Earth’s oceans and frozen regions are changing alarmingly quickly, scientists warn in the first comprehensive look at how greenhouse gas emissions are altering the planet’s seas and cryosphere.
Since 1993, the rate of warming in the oceans has more than doubled, scientists report in a new study by the U.N. Intergovernmental Panel on Climate Change, or IPCC. Melting of the two great ice sheets blanketing Greenland and West Antarctica is speeding up as well, accelerating sea level rise. And West Antarctica’s glaciers may already be so unstable that they are past the point of no return.
“The consequences for nature and humanity are sweeping and severe,” Ko Barrett, IPCC vice-chair and head of research at the National Oceanic and Atmospheric Administration, said at a news conference September 24. Rising seas are already threatening low-lying coastal areas that today are home to 680 million people, about 10 percent of the world’s population.

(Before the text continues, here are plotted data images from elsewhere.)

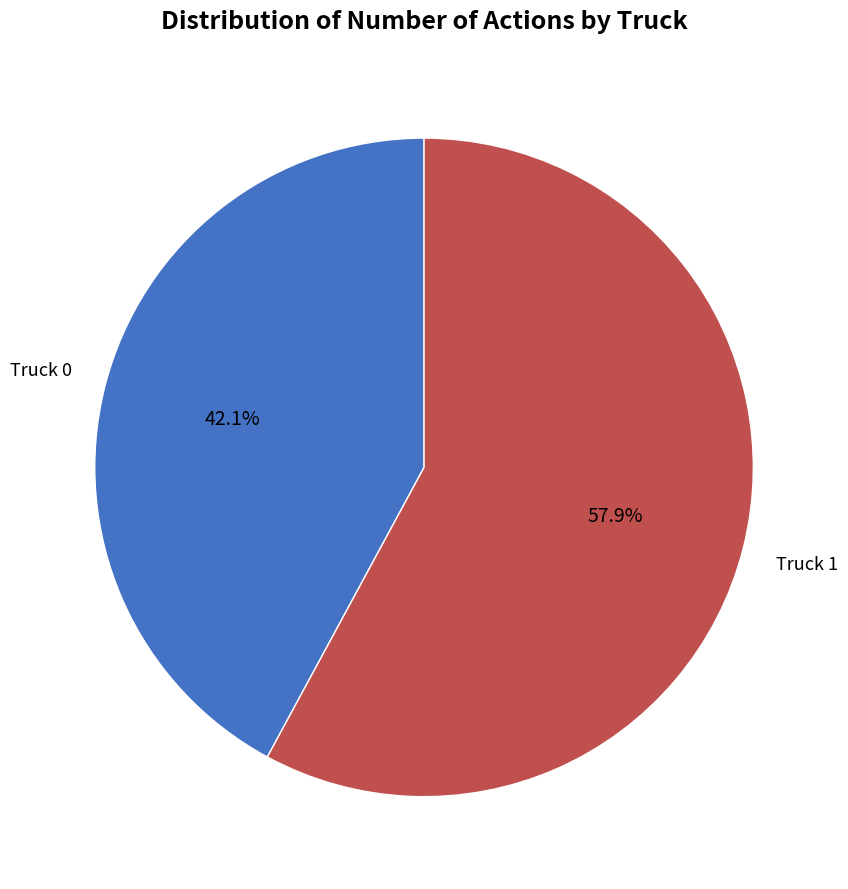

Count the number of slices in the pie.

2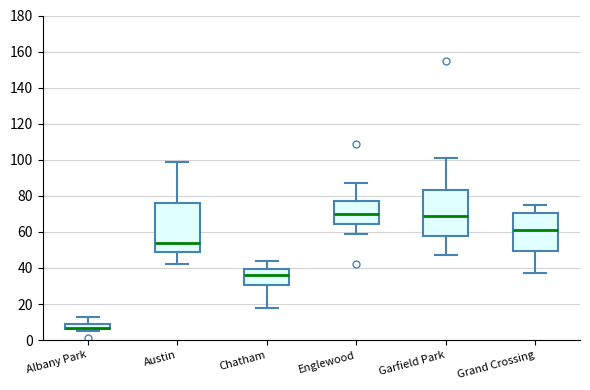

Reading left to right, transcribe this box plot: for each box, give where its median line is, the range the box spans, and where its two whiskers end, as read against the y-axis. The values are not printed on the chart, so give them approximately, as read against the axis.

Albany Park: median 8, box 6 to 10, whiskers 6 (just below the box's lower edge) to 14
Austin: median 54, box 50 to 76, whiskers 42 to 100
Chatham: median 36, box 30 to 40, whiskers 18 to 44
Englewood: median 70, box 64 to 78, whiskers 60 to 88
Garfield Park: median 70, box 58 to 84, whiskers 48 to 102
Grand Crossing: median 62, box 50 to 70, whiskers 38 to 76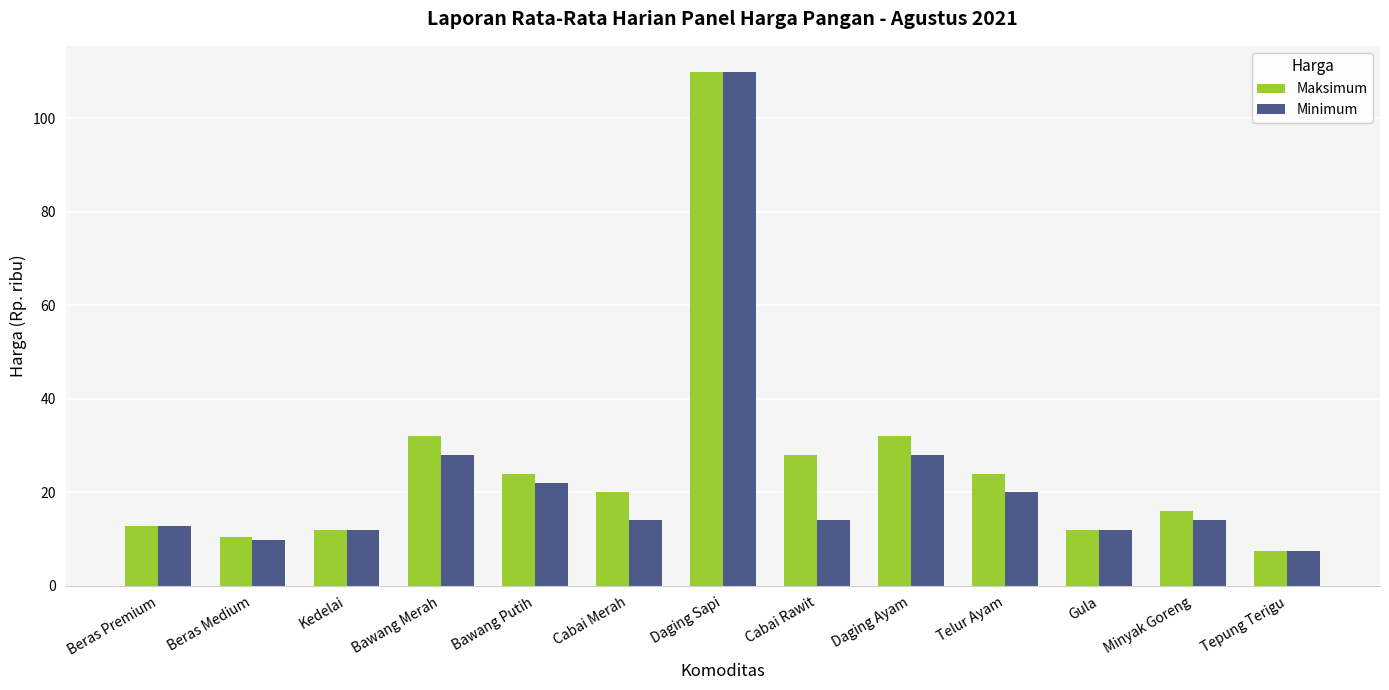

Rank the series at Cabai Merah from highest to lowest value.

Maksimum, Minimum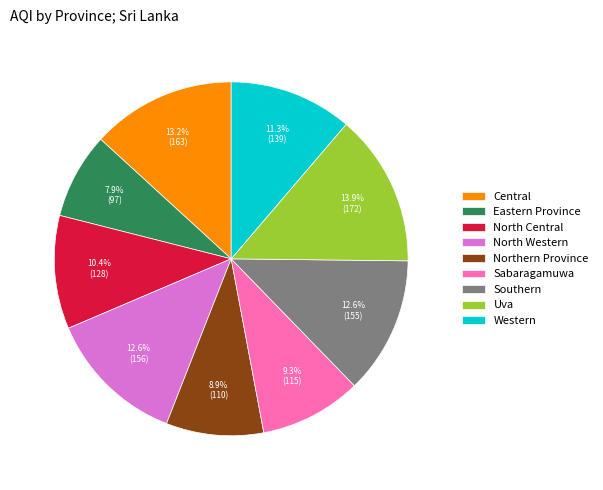

True or false: Uva accounts for 14% of the total.

True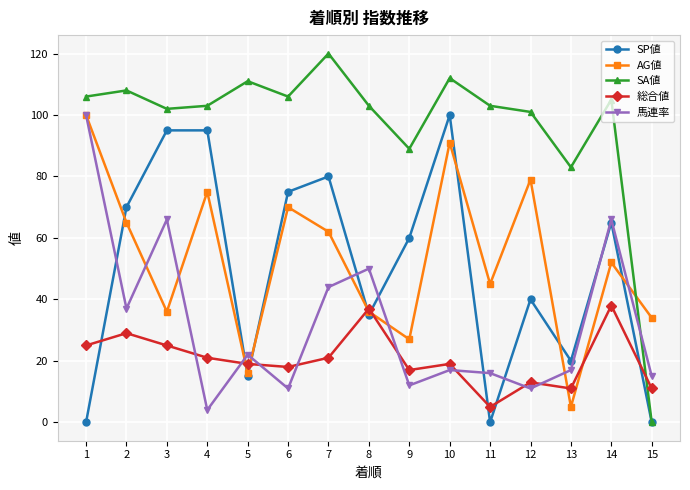

What value does the AG値 series have at 10, to the nearest 10?

90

The Sept. 25 release of a summary of the report coincided with the U.N. Climate Action Summit in New York City. And it came amidst a surge of global protests, climate strikes and calls for nations around the world to dramatically curb greenhouse gas emissions in hopes of limiting future warming.
Such action can’t come too soon, scientists say. Already, warming ocean waters are yielding fewer fish (SN: 2/28/19), and are fueling more intense, rainier tropical storms (SN: 9/28/18). Ocean heat waves are increasing, threatening corals and other sea life (SN: 4/10/18). Greenland (SN: 9/18/19) and the West Antarctic ice sheet (SN: 8/5/19) are rapidly shedding ice, accelerating sea level rise to a rate of 3.5 millimeters per year. And Arctic sea ice continues to dwindle (SN: 3/14/19); minimum sea-ice extent in 2019 tied with 2007 and 2016, according to data released by the National Snow and Ice Data Center on September 23. That’s the second-lowest extent on satellite record, after 2012.